→ **REQUIRED WORK**
For the records below, print the lines from the line with "594 78 18.05" through the line with "488 111 17.45" exactly as written; include both end lines and exclude the rest.
___ GIVEN RECORDS
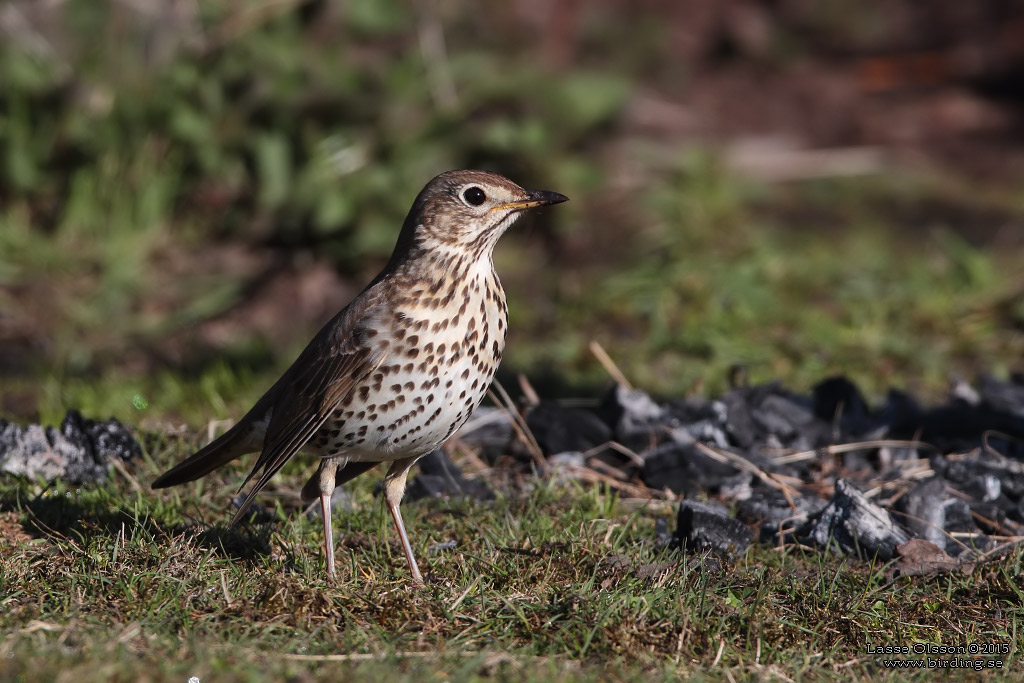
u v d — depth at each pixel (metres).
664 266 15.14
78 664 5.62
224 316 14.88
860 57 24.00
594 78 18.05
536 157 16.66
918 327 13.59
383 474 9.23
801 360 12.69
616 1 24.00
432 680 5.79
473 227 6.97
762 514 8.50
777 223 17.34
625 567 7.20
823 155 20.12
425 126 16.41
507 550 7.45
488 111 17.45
______
___ GIVEN RECORDS
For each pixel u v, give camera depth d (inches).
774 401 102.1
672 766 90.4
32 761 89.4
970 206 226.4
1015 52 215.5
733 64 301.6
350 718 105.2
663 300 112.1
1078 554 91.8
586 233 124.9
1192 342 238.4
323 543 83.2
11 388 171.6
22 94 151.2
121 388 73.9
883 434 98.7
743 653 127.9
______
→ **RESPONSE TO THIS EXERCISE**
594 78 18.05
536 157 16.66
918 327 13.59
383 474 9.23
801 360 12.69
616 1 24.00
432 680 5.79
473 227 6.97
762 514 8.50
777 223 17.34
625 567 7.20
823 155 20.12
425 126 16.41
507 550 7.45
488 111 17.45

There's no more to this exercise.